**TASK STATEMENT:** When you copy the data, keep every line exactly as written and skip the pictures.
───── DATA LISTING ─────
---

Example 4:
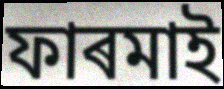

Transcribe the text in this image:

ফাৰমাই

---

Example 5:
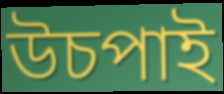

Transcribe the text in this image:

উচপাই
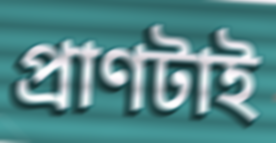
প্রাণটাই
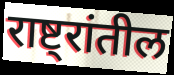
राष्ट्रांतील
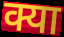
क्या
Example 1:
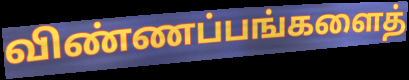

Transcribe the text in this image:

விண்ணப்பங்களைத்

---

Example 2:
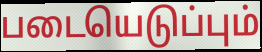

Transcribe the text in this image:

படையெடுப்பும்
─────
**ANSWER FOR THE TASK:**
---

Example 4:

Transcribe the text in this image:

ফাৰমাই

---

Example 5:

Transcribe the text in this image:

উচপাই
প্রাণটাই
राष्ट्रांतील
क्या
Example 1:

Transcribe the text in this image:

விண்ணப்பங்களைத்

---

Example 2:

Transcribe the text in this image:

படையெடுப்பும்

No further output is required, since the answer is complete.